Tarefa 1:
Liste as ministras que dividiram o palco com Tiago segundo a reportagem sobre o concurso do BNDES, indicando a pasta de cada uma.
Tarefa 2:
Escreva a continuação da reportagem sobre o concurso do BNDES a partir da última frase apresentada.

Arquiteto é o primeiro colocado geral em concurso do BNDES e defende política de cotas: “Uma dívida histórica”

Por Redação 30/03/2025, às 21h06 - Atualizado às 20h59

Tiago Coutinho da Silva, de 29 anos, protagonizou um momento marcante durante o lançamento de um edital do BNDES voltado à criação de um museu a céu aberto na Pequena África, no Rio de Janeiro. Sem saber da surpresa preparada, o arquiteto foi chamado ao palco, ao lado dos pais e da esposa, e descobriu ali que, além de ter sido aprovado em primeiro lugar entre os candidatos cotistas, também obteve a maior nota geral no concurso nacional do banco.

“Não esperava. É mais fácil fazer uma prova do que falar diante de tanta gente”, brincou Tiago, emocionado, ao receber os aplausos do público e dividir o palco com as ministras Anielle Franco (Igualdade Racial), Macaé Evaristo (Direitos Humanos) e Margareth Menezes (Cultura).

Tiago concorreu por meio das cotas raciais no certame realizado em 2023, após 12 anos sem concurso no BNDES. Ele disputava uma das duas vagas para a área de arquitetura e urbanismo, a mais concorrida do edital, com 2.362 inscritos. O jovem atingiu 110,6 pontos, de um total possível de 120 — desempenho superior, inclusive, ao de um teste feito com a inteligência artificial ChatGPT, que obteve 82 pontos.

Cotas e mérito: “É uma dívida histórica”

Embora tenha superado todos os concorrentes, Tiago reafirma a importância das cotas como ferramenta de correção das desigualdades sociais e raciais.

“As cotas são uma forma de reparação. Historicamente, os brancos receberam terra, oportunidades, estrutura. Nós, negros, seguimos enfrentando barreiras. As cotas não tiram o mérito de ninguém, elas tentam nivelar um campo que sempre foi desigual”, afirmou o arquiteto, que vive em Niterói, na região metropolitana do Rio.

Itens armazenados
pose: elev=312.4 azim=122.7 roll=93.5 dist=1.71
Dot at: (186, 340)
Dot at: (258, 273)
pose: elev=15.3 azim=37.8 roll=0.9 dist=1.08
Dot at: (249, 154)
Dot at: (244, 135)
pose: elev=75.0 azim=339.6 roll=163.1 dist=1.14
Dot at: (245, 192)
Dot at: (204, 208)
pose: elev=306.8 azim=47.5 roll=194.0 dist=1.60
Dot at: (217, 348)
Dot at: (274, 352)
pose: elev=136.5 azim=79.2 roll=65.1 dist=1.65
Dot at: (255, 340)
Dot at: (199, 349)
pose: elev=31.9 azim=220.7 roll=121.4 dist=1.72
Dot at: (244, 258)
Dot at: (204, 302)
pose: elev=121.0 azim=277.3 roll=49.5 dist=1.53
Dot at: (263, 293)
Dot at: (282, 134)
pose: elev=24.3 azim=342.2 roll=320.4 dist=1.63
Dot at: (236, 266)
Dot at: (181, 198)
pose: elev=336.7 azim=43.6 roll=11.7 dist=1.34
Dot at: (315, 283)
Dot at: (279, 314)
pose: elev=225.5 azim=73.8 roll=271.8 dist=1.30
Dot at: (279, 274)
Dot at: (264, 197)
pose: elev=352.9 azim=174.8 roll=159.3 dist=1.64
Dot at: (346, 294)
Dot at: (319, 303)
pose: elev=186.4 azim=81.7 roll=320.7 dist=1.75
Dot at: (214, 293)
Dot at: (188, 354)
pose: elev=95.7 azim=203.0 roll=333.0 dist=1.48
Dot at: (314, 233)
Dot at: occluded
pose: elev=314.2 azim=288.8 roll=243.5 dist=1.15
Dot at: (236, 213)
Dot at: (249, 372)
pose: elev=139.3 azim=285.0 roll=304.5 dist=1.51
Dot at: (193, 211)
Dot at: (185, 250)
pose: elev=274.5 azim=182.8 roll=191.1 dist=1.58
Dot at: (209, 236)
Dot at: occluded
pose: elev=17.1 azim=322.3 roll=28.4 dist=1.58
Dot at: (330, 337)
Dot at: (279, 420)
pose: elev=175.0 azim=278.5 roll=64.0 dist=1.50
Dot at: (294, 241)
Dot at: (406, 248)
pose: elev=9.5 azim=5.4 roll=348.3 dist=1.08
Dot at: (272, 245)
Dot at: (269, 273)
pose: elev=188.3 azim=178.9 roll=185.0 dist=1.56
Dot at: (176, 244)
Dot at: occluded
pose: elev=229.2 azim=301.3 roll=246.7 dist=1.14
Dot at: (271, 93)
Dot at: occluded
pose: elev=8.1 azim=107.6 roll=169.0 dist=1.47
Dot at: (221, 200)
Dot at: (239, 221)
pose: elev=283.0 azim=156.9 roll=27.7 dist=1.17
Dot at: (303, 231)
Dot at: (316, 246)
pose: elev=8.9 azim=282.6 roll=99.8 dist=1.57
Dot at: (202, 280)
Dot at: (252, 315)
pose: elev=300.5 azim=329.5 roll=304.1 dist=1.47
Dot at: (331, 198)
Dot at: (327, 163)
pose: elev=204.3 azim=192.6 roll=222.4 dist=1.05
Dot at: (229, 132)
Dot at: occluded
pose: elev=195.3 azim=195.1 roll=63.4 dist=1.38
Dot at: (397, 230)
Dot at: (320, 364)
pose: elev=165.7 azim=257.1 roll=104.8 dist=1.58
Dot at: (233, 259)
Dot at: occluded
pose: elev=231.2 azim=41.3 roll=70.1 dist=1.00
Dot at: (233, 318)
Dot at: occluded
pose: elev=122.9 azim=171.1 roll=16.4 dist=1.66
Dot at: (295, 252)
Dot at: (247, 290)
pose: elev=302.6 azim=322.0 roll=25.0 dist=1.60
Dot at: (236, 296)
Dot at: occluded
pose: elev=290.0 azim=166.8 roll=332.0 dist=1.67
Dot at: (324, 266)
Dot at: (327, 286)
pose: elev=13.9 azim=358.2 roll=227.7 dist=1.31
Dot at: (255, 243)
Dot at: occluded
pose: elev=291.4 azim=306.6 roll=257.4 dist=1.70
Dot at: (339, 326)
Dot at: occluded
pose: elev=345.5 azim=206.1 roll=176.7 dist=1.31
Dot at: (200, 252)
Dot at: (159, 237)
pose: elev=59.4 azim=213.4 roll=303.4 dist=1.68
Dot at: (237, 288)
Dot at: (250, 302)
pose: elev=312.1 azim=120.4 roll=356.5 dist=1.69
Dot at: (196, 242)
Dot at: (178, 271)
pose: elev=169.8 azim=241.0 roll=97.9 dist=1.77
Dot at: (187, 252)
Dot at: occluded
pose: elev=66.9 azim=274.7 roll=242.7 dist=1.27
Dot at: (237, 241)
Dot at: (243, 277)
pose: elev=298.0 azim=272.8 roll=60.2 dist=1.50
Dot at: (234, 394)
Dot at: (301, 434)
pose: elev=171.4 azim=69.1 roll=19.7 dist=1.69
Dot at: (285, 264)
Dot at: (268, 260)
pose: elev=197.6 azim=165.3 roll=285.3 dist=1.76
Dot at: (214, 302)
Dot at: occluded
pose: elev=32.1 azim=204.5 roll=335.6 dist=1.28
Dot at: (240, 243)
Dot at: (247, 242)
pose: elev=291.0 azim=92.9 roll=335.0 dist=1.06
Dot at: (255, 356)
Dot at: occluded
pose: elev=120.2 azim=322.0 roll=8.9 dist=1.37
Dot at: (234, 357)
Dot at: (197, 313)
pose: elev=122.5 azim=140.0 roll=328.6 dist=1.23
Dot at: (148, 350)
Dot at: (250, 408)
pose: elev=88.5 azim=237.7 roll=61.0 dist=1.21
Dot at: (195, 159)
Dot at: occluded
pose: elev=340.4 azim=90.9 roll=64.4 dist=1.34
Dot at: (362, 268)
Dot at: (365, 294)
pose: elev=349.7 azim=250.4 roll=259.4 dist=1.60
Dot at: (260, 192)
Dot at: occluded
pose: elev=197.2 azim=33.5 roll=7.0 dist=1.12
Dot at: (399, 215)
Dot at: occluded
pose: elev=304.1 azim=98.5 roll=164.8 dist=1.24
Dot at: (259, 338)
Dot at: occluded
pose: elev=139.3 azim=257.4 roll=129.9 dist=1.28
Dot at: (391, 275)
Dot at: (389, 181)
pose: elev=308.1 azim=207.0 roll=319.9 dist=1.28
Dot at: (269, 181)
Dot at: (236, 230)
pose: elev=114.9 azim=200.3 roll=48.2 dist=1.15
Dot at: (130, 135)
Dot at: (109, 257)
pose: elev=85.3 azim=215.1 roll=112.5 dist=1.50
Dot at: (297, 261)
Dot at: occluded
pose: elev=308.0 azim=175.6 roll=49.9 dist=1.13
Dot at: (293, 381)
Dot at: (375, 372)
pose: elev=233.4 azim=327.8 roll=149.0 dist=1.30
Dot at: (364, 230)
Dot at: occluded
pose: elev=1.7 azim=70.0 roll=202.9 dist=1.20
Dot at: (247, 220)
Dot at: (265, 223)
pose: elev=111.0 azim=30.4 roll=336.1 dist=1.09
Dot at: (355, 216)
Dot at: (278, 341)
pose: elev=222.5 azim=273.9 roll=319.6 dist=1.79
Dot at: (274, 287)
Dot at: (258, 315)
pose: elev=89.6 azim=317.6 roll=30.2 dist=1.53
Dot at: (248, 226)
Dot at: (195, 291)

Resposta do exercício 1:
Anielle Franco (Igualdade Racial)
Macaé Evaristo (Direitos Humanos)
Margareth Menezes (Cultura)

Resposta do exercício 2:
O jovem também reconhece a importância de ter estudado em instituições públicas de qualidade, como o Instituto de Aplicação da Uerj (CAp-UERJ) e a Universidade Federal do Rio de Janeiro (UFRJ). Ele começou a se preparar para concursos em 2020, e agora comemora a aprovação com o apoio da família.

Concurso histórico

O concurso do BNDES atraiu 42.767 candidatos de todo o país para 150 vagas imediatas. O salário inicial oferecido é de R$ 21.869,76. Esta edição foi a primeira a reservar 30% das vagas para candidatos negros — acima do mínimo legal de 20% previsto na Lei nº 12.990/2014.

Para a diretora de Pessoas, Gestão e Operações do BNDES, Helena Tenório, o resultado de Tiago é um exemplo concreto de como as ações afirmativas funcionam.

“O sistema de cotas dá certo. Ter o primeiro lugar geral vindo de um candidato cotista mostra que a diversidade só fortalece as instituições”, afirmou.

Avanço legislativo

Além da legislação já em vigor para concursos públicos, tramita no Congresso o Projeto de Lei nº 1958/2021, que propõe ampliar o percentual de cotas para negros de 20% para 30%. No ensino superior, a atualização da Lei de Cotas (Lei 12.711/12) aprovada no fim de 2023 estabelece critérios mais dinâmicos para definição das reservas de vagas, com base em dados atualizados da população.

A trajetória de Tiago, que será agora colega de muitos nomes experientes no BNDES, é vista como um marco de representatividade, mas também como reflexo de um processo de construção coletiva — baseado em acesso à educação pública, apoio familiar e políticas de inclusão.

“É uma conquista pessoal, mas que representa muita gente. Que mais pessoas possam se ver nesse lugar”, resume o arquiteto.